Segment Start: Text passage

Reasons for the decline in CD sales

Submitted by Hughie on 29 November, 2007 - 08:08.

What a ridiculous criticism! Just because Anderson and Frenz's numbers don't point to a definitive alternative explanation (that is to Liebowitz's liking) doesn't mean that one doesn't exist. Many have been suggested.

The one I find most plausible (and least discussed) is simply that the sales numbers are no longer adequate to capture the range of sales. Industry figures rely primarily on point-of-sale figures from large retailers but these cannot account for the myriad small operators who are producing, manufacturing and selling CDs using technologies that have become viable primarily since about 2000 (not coincidentally).

For example, my own Celtic folk band sold about 500 CDs in Brisbane in 2001, mainly while busking at the tourist-trap Southbank markets. These sales were not reported to anyone and it only takes another 2000 bands in the world doing the same to account for a sizable chunk of the reported decline. My own research indicates that 2000 bands with this result is a very conservative estimate - and that explanation certainly accords with the noted improvement in the rest of the industry. At that same market was a CD sales stall doing a brisk trade in many major-label and independent CDs that were probably illegally imported copies and were no doubt not reported to anyone, either.

Segment End: Text passage
Segment Start: Source material

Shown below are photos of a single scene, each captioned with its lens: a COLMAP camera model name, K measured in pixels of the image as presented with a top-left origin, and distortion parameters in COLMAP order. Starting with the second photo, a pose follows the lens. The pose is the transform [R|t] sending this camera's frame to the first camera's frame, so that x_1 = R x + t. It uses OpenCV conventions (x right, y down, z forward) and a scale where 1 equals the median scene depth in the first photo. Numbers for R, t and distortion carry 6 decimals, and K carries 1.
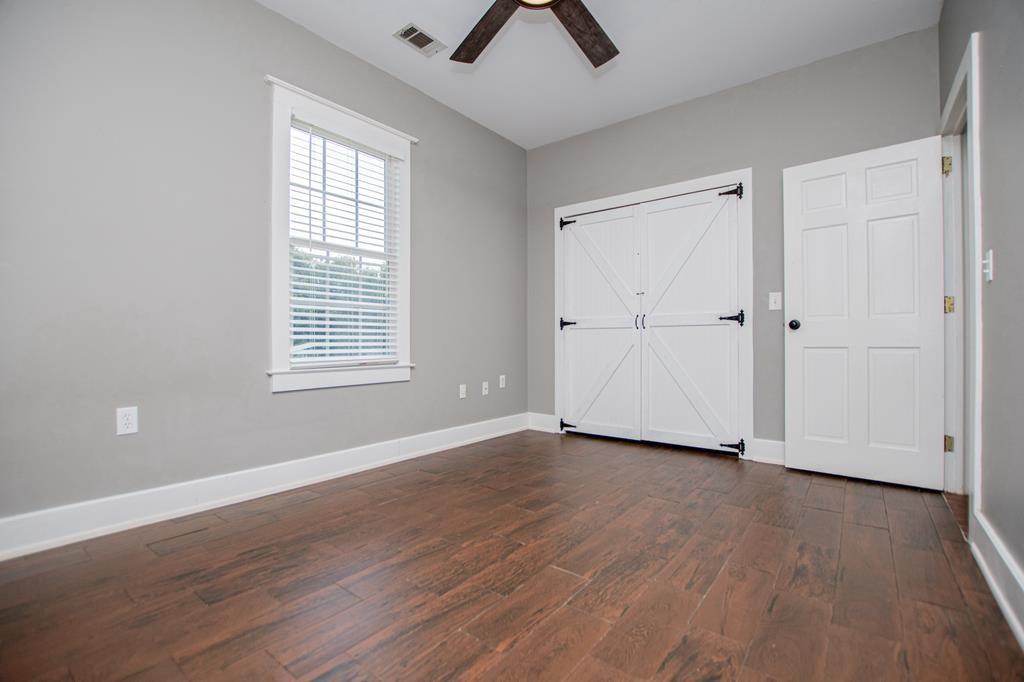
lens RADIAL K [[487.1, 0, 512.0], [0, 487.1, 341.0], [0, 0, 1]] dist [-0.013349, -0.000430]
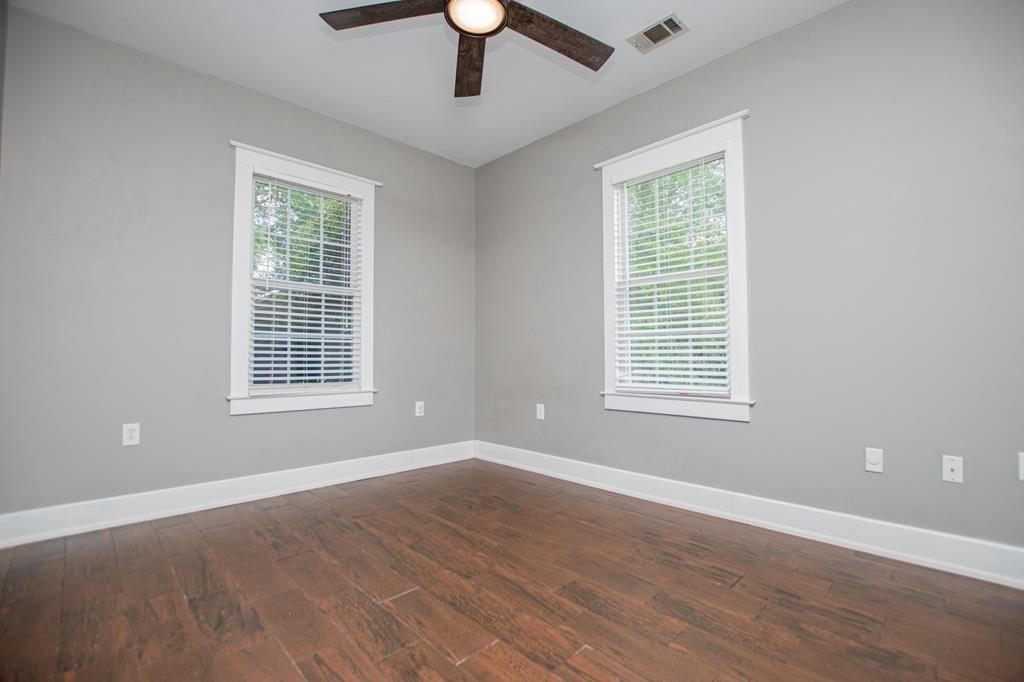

Segment End: Source material

§ **Work order 1**:
Please reproduce word for word the part of the comment on CD sales that opens with the words containing "Submitted by Hughie" and closes with "2000 (not coincidentally).".
§ **Work order 2**:
According to the comment on CD sales, about how many CDs did the writer's Celtic folk band sell in Brisbane in 2001?
§ **Work order 3**:
List every person named in the comment on CD sales.

§ **Written answer 1**:
Submitted by Hughie on 29 November, 2007 - 08:08.

What a ridiculous criticism! Just because Anderson and Frenz's numbers don't point to a definitive alternative explanation (that is to Liebowitz's liking) doesn't mean that one doesn't exist. Many have been suggested.

The one I find most plausible (and least discussed) is simply that the sales numbers are no longer adequate to capture the range of sales. Industry figures rely primarily on point-of-sale figures from large retailers but these cannot account for the myriad small operators who are producing, manufacturing and selling CDs using technologies that have become viable primarily since about 2000 (not coincidentally).

§ **Written answer 2**:
About 500

§ **Written answer 3**:
Hughie, Anderson, Frenz, Liebowitz